Thomas Thomas was actually at work when the explosion occurred. He had just examined the Nos. 16 to 19 cross headings, found everything all right and was on his way for his dinner. He reached the No. 14 heading when he was knocked down from behind and burnt by the blast. It was about 2 p.m.
Mr G.H. Laverick, viewer at the Plymouth Works heard the explosion at 2 p.m. He went to the pit where he met Mr Bedlington Kirkhouse, mineral agent of the Cyfarthfa Colliery, and went down the pit. He examined the doors at the No. 13 and 14 headings and a great many bodies had been brought there. He reported:
“I then proceeded to the No.18 when I got up about 50 yards on the road I picked up a burnt handkerchief. At the bottom of the No.19 heading there was a horse blown across the level. Attached to the chain was a train of coal the train was off the road, about eight or nine feet from the north side level. On the west side of the heading saw a portion of what seemed to have been a door did not observe anything of the other doors there had been a fall of earth between the level and the windroad could not proceed any further because of the chokedamp. I believe that the door at the bottom of No.19 must have been kept open at the time, otherwise it would have been shattered to pieces. The haulier was jammed between the rib and the trams. They had to left the tram to remove his body. The horse was blown across with it’s head inclined to the west, indicating that the blast had come down the heading from the north. Further up we came across four men who appeared to have had their dinners, for the stoppers being out of their bottles. They appeared to be suffocated.”
In all, 47 men and boys were killed in the explosion.
The enquiry into the explosion, which took nine days, found that the presence of poor ventilation, fire-damp (an accumulation of gases, mostly methane, that occurs in coal mines) and the irresponsible use of naked flames for lighting were the root causes of the explosion.
John Moody, after testifying, was acquitted of two charges, however he was found guilty of manslaughter by the jury. Later, a grand jury heard the evidence and produced the verdict of “No true bill”.

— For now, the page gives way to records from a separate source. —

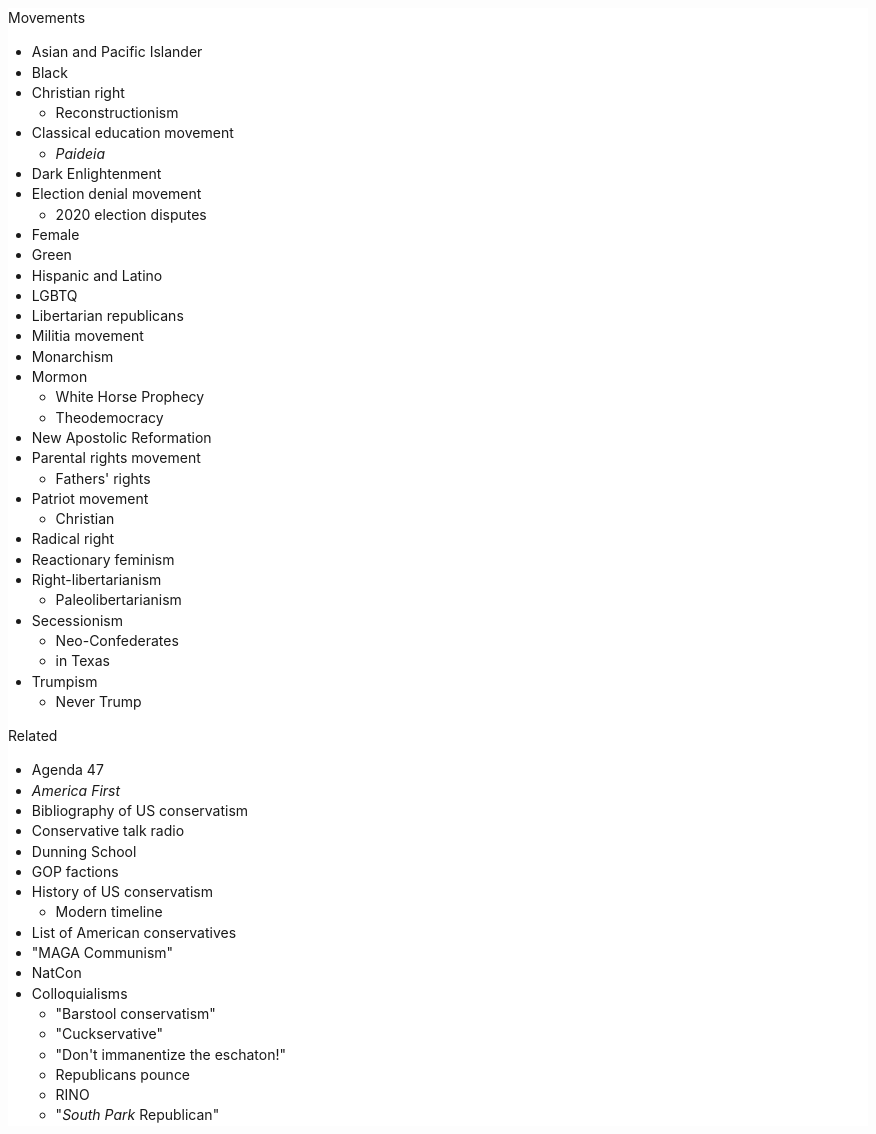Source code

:   
Movements

  * Asian and Pacific Islander
  * Black
  * Christian right
    * Reconstructionism
  * Classical education movement
    * _Paideia_
  * Dark Enlightenment
  * Election denial movement
    * 2020 election disputes
  * Female
  * Green
  * Hispanic and Latino
  * LGBTQ
  * Libertarian republicans
  * Militia movement
  * Monarchism
  * Mormon
    * White Horse Prophecy
    * Theodemocracy
  * New Apostolic Reformation
  * Parental rights movement
    * Fathers' rights
  * Patriot movement
    * Christian
  * Radical right
  * Reactionary feminism
  * Right-libertarianism
    * Paleolibertarianism
  * Secessionism
    * Neo-Confederates
    * in Texas
  * Trumpism
    * Never Trump

  
Related

  * Agenda 47
  * _America First_
  * Bibliography of US conservatism
  * Conservative talk radio
  * Dunning School
  * GOP factions
  * History of US conservatism
    * Modern timeline
  * List of American conservatives
  * "MAGA Communism"
  * NatCon
  * Colloquialisms 
    * "Barstool conservatism"
    * "Cuckservative"
    * "Don't immanentize the eschaton!"
    * Republicans pounce
    * RINO
    * "_South Park_ Republican"
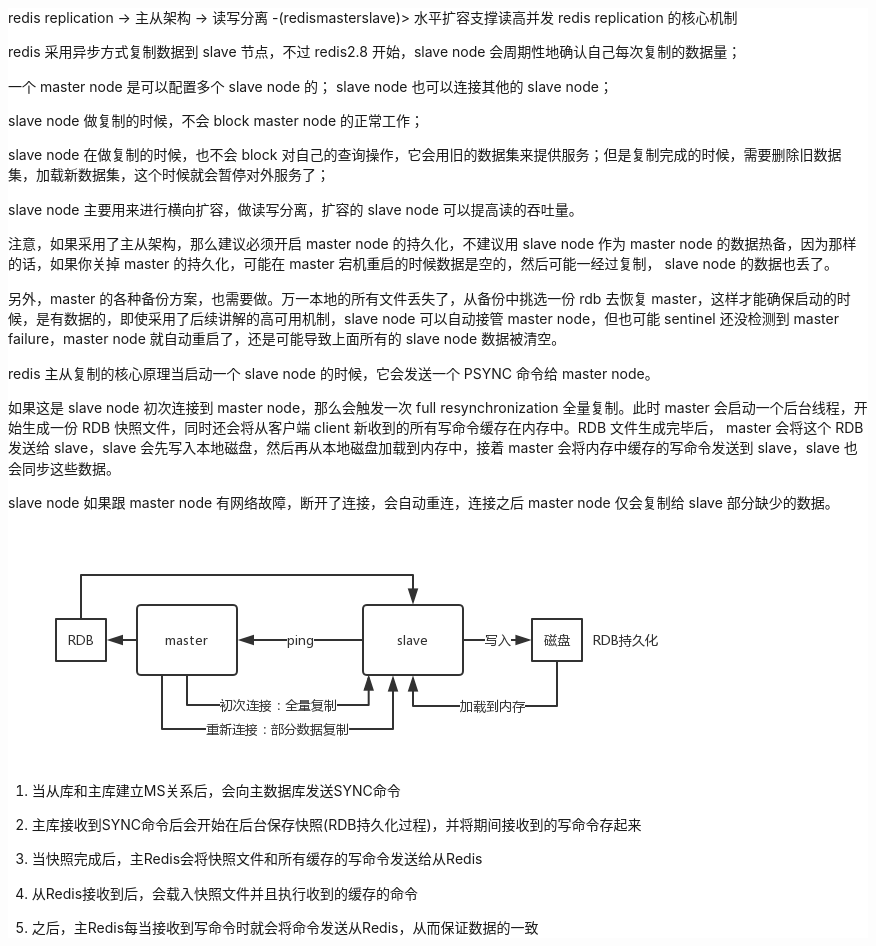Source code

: redis replication -> 主从架构 -> 读写分离 -(redis­master­slave)> 水平扩容支撑读高并发 redis replication 的核心机制

 redis 采用异步方式复制数据到 slave 节点，不过 redis2.8 开始，slave node 会周期性地确认自己每次复制的数据量；

一个 master node 是可以配置多个 slave node 的； slave node 也可以连接其他的 slave node；

slave node 做复制的时候，不会 block master node 的正常工作；

slave node 在做复制的时候，也不会 block 对自己的查询操作，它会用旧的数据集来提供服务；但是复制完成的时候，需要删除旧数据集，加载新数据集，这个时候就会暂停对外服务了；

 slave node 主要用来进行横向扩容，做读写分离，扩容的 slave node 可以提高读的吞吐量。

注意，如果采用了主从架构，那么建议必须开启 master node 的持久化，不建议用 slave node 作为 master node 的数据热备，因为那样的话，如果你关掉 master 的持久化，可能在 master 宕机重启的时候数据是空的，然后可能一经过复制， slave node 的数据也丢了。

另外，master 的各种备份方案，也需要做。万一本地的所有文件丢失了，从备份中挑选一份 rdb 去恢复 master，这样才能确保启动的时候，是有数据的，即使采用了后续讲解的高可用机制，slave node 可以自动接管 master node，但也可能 sentinel 还没检测到 master failure，master node 就自动重启了，还是可能导致上面所有的 slave node 数据被清空。

redis 主从复制的核心原理当启动一个 slave node 的时候，它会发送一个 PSYNC 命令给 master node。

如果这是 slave node 初次连接到 master node，那么会触发一次 full resynchronization 全量复制。此时 master 会启动一个后台线程，开始生成一份 RDB 快照文件，同时还会将从客户端 client 新收到的所有写命令缓存在内存中。RDB 文件生成完毕后， master 会将这个 RDB 发送给 slave，slave 会先写入本地磁盘，然后再从本地磁盘加载到内存中，接着 master 会将内存中缓存的写命令发送到 slave，slave 也会同步这些数据。

slave node 如果跟 master node 有网络故障，断开了连接，会自动重连，连接之后 master node 仅会复制给 slave 部分缺少的数据。

![主从复制原理](images/主从复制原理.png)

1. 当从库和主库建立MS关系后，会向主数据库发送SYNC命令

2. 主库接收到SYNC命令后会开始在后台保存快照(RDB持久化过程)，并将期间接收到的写命令存起来

3. 当快照完成后，主Redis会将快照文件和所有缓存的写命令发送给从Redis

4. 从Redis接收到后，会载入快照文件并且执行收到的缓存的命令

5. 之后，主Redis每当接收到写命令时就会将命令发送从Redis，从而保证数据的一致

Just three years later, on 20 December 1865, another explosion occurred at the Gethin Colliery, this time at No 2 Pit, killing 36 men and boys. The cause of the explosion was found to be exactly the same as the first, yet once again John Moody was acquitted of manslaughter at the subsequent trial.
Coal production ceased at the Gethin Colliery in the 1920’s and it was used as a pumping station until its closure in 1947.